La mise en œuvre de la méthode chorale, du point de vue de l’information-documentation, articule expression orale, organisation et structuration des idées (pratique de classification et savoir structural), pratique de capitalisation des connaissances et intelligence collective.

Présentation des scénarios réalisés dans les différents collèges

L’expérience de Julie avec des élèves du dispositif SEGPA

Dans le cadre de la préparation des élèves de troisième SEGPA à l’épreuve orale du DNB professionnel, j’ai souhaité adapter la méthode d’analyse chorale à l’étude d’une œuvre picturale. Avec ma collègue professeure spécialisée de SEPGA, Anne Otto, nous avons retenu Les Joueurs de Skat d’Otto Dix. L’objectif général de cette séquence pédagogique était d’amener les élèves à être acteurs de la préparation de leur exposé et de ne pas leur donner un document « clé en main » avec la description et l’analyse déjà rédigées à apprendre par cœur. Dans cette situation d’apprentissage, l’analyse chorale permet la construction commune d’une description objective de l’œuvre. Cela impulse une dynamique de groupe et ouvre la parole par le partage de l’observation, ce qui est intéressant pour des élèves qui souvent ont peu de références culturelles. Chaque élève est invité à apporter «sa pierre à l’édifice» dans cette description collective. Les différents éléments qui émergent à l’oral sont récoltés et notés au TBI3. À l’issue de la description, le groupe est invité à regrouper ces éléments sous forme de carte mentale et à trouver un mot-clé qui caractérise chaque bulle, pratique de classement et d’organisation des idées. Le titre de l’œuvre et l’artiste sont dévoilés à la fin de la séance et sont ajoutés au centre de la carte mentale. Cette première phase de travail permet de poser des bases solides et de faire émerger un questionnement sous la forme de mots-clés pour les recherches documentaires à venir sur l’œuvre (cartel, courte biographie de l’artiste, courant artistique et contexte historique). Enfin l’analyse chorale permet aussi de faire émerger les éléments qui serviront à la formulation de la problématique et du plan pour l’exposé oral.

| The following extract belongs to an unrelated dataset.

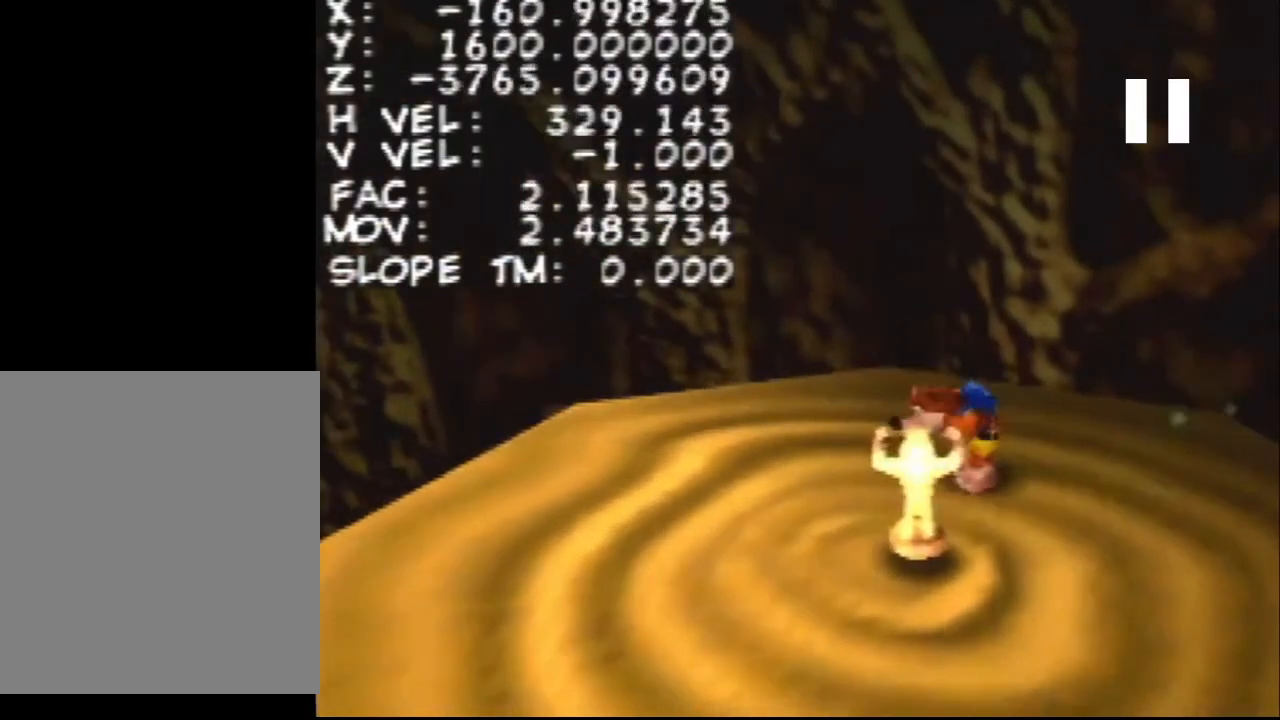
{"buttons": ["A", "Z"], "left_stick": "left", "events": []}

Carte mentale du scénario des «Joueurs de Skat» d’Otto DIX.
Carte mentale du scénario «Fenêtres», analyse chorale d’une exposition.

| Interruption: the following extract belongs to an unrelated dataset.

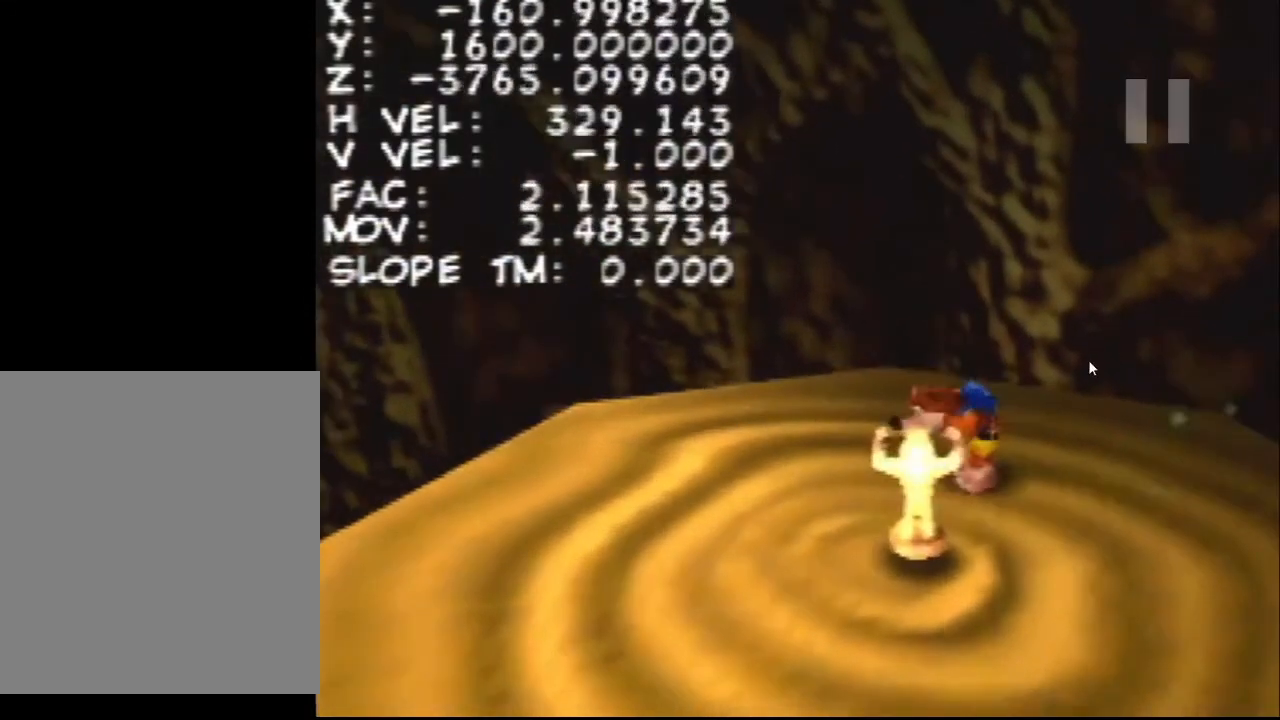
{"buttons": ["A", "Z"], "left_stick": "left", "events": []}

L’expérience de Laureline avec des élèves du dispositif ULIS

J’ai souhaité utiliser la méthode de l’analyse chorale pour amener les élèves du dispositif ULIS à s’approprier une exposition monographique d’œuvres d’art de l’artiste Marie-Pierre Gantzer installée au LAC (Lieu d’Art et de Culture) du CDI du collège de Baccarat en Meurthe-et-Moselle. La méthode étant initialement destinée à l’analyse d’une représentation théâtrale, il a fallu repenser les contenus avec ma collègue Amélie Mazelin, enseignante spécialisée et coordinatrice ULIS, pour l’adapter à une exposition de tableaux abstraits, afin que les élèves puissent appréhender la technique de l’artiste (frottages et accentuations via différents médiums et matériaux), son inspiration (la nature, la forêt, la trace) et la réception de ses œuvres (émotions, sensations, ressentis). Il a également fallu imaginer des adaptations pour le public spécifique du dispositif ULIS. En effet, ces élèves se retrouvent face à des obstacles qu’il faut prendre en considération : le passage à l’écrit, les difficultés de lecture, les difficultés d’explicitation dans les échanges oraux. De manière générale, il faut trouver des vecteurs de motivation pour le travail scolaire et travailler ensemble, de manière collective, leur demande un réel effort. Décrire et analyser un objet d’étude sans plonger dans une cascade d’associations d’idées personnelles ayant peu de rapports avec l’objet d’étude est donc un objectif que nous nous sommes fixées.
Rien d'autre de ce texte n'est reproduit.